→ Document section
The first two coronavirus-vaccine trials ran as smoothly as anyone could hope. And when the results from both Pfizer/BioNTech and Moderna came back with more than 90 percent efficacy, easily surpassing the FDA’s bar of 50 percent, even people like me—who kept telling you to temper your vaccine expectations—reacted with uncharacteristic and unrestrained optimism. These results really were about as good as it gets.
Then came the results for a third vaccine, from AstraZeneca, developed in collaboration with Oxford University. At a glance, these looked good, if not spectacular: an average of 70 percent efficacy. But that top-line result obscured a strange divide between a full, two-shot regimen, which showed 62 percent efficacy, and a half-dose shot followed by a full-dose second shot, which showed 90 percent efficacy. Those split results were immediately confusing—was less vaccine more effective?—but became even more so as more information came to light.
The half dose actually began as a manufacturing mistake, and the volunteers who received it were all younger than 55, and younger people often have better responses to vaccines. Plus, the 90 percent efficacy is based on a small number of cases—possibly small enough to create a statistical fluke. The workings of the human immune system are especially un-intuitive, and scientists have offered plausible biological reasons why a half dose might be superior. But given the data available so far, “it’s basically uninterpretable at this point,” Shane Crotty, an immunologist at the La Jolla Institute for Immunology, says. Several scientists said they were glad that these muddled and confusing results from AstraZeneca/Oxford were not the first COVID-19 vaccine data to be released.

→ Set of tasks
a) In the text on the coronavirus-vaccine trials, what efficacy did AstraZeneca's full, two-shot regimen show?
b) In the text on the coronavirus-vaccine trials, rewrite the paragraph beginning "Then came the results for a third vaccine" as a short list of its main facts.
c) From the text on the coronavirus-vaccine trials, copy the words starting with "Then came the" and going on through "came to light.".

→ Data records
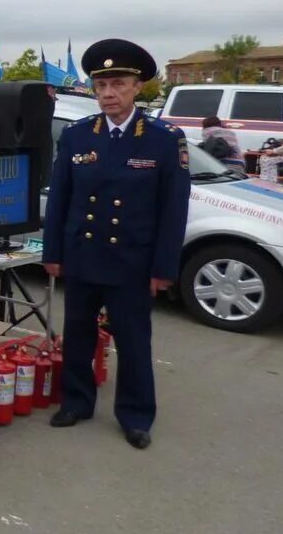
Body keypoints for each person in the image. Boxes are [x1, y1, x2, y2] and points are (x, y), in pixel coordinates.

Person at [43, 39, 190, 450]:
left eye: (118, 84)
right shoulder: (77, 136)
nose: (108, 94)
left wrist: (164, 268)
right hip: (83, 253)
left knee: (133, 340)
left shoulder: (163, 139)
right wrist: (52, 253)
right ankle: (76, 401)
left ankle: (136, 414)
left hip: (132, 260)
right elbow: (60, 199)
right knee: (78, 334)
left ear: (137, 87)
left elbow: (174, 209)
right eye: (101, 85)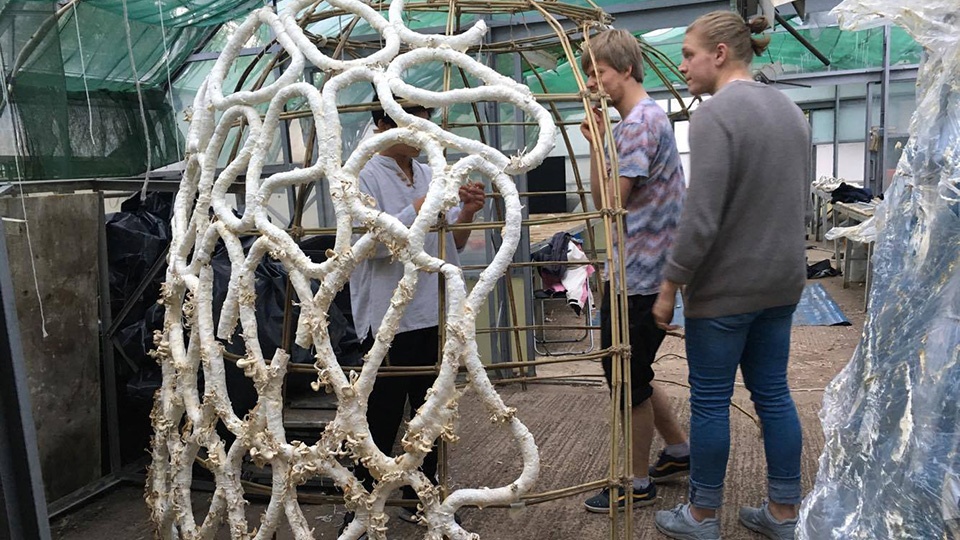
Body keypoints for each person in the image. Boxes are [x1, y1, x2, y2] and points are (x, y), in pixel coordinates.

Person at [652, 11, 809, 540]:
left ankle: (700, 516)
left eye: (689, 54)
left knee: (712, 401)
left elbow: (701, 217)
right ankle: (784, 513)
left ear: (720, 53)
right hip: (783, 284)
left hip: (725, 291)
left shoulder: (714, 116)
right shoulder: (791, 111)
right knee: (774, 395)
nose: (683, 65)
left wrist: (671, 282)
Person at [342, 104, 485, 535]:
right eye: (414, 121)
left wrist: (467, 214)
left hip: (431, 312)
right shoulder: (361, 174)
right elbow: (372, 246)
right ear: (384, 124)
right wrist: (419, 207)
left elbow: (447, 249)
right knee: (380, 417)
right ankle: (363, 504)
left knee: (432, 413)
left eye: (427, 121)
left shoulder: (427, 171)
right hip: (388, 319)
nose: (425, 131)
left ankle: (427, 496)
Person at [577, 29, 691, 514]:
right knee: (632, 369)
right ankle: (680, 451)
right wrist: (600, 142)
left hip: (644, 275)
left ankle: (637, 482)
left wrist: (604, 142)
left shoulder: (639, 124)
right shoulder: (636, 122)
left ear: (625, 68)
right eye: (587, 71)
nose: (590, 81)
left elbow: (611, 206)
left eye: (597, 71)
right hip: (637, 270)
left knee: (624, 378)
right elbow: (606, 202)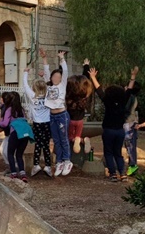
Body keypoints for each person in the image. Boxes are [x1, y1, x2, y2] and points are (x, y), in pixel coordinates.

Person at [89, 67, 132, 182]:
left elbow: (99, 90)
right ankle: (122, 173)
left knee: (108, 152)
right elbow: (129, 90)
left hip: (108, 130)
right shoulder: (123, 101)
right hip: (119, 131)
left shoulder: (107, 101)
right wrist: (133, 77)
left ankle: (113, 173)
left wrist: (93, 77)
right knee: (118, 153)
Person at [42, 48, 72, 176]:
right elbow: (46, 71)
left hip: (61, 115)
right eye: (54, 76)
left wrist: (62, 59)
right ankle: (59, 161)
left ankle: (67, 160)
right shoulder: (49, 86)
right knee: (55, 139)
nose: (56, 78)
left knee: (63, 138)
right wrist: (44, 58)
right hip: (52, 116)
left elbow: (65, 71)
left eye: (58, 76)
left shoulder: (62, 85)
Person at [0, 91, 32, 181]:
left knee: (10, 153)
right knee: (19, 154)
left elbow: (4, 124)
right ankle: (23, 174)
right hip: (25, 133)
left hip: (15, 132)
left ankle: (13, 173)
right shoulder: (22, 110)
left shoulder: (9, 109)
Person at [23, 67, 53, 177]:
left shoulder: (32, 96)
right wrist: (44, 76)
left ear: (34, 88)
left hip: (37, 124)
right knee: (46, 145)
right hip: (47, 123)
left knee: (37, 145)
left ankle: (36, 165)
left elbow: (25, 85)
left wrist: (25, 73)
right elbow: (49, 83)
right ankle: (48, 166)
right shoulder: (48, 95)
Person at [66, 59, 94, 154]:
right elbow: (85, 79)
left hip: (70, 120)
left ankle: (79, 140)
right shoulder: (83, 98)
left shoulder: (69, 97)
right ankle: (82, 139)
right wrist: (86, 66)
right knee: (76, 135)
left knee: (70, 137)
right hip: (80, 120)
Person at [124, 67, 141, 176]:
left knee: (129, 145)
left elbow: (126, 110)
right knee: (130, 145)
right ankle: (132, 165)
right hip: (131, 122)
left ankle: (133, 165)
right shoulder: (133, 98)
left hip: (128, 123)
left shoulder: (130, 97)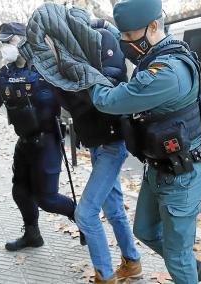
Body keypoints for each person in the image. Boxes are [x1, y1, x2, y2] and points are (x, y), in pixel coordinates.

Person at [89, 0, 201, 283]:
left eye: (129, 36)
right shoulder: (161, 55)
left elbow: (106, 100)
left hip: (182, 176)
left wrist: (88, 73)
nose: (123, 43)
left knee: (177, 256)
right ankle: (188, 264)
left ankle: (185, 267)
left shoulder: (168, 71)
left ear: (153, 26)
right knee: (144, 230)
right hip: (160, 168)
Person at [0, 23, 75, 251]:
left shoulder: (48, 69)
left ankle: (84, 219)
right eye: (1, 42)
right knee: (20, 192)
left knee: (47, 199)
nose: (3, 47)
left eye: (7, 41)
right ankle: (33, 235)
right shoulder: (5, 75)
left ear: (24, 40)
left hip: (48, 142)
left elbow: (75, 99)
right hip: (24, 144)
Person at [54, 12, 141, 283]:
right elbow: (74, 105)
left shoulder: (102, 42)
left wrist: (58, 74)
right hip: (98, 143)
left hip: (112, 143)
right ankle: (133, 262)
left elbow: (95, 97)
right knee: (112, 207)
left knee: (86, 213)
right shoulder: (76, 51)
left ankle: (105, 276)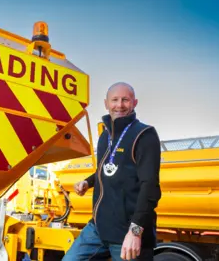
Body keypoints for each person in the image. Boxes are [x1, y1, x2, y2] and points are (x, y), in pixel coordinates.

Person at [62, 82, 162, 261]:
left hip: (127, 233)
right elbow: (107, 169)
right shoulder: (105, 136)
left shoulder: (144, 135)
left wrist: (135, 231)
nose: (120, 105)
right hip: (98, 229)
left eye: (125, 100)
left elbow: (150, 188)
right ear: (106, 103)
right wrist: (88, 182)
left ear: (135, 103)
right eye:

→ Task-by-task solutions
a) 62 percent.

b)
- A third vaccine came from AstraZeneca, developed with Oxford University.
- It showed 70 percent efficacy on average: good, though not spectacular.
- That average hid a split. A full, two-shot regimen showed 62 percent efficacy, and a half-dose shot followed by a full-dose second shot showed 90 percent.
- The split results were confusing from the start, since less vaccine seemed more effective. They grew more confusing as more information came out.

c)
Then came the results for a third vaccine, from AstraZeneca, developed in collaboration with Oxford University. At a glance, these looked good, if not spectacular: an average of 70 percent efficacy. But that top-line result obscured a strange divide between a full, two-shot regimen, which showed 62 percent efficacy, and a half-dose shot followed by a full-dose second shot, which showed 90 percent efficacy. Those split results were immediately confusing—was less vaccine more effective?—but became even more so as more information came to light.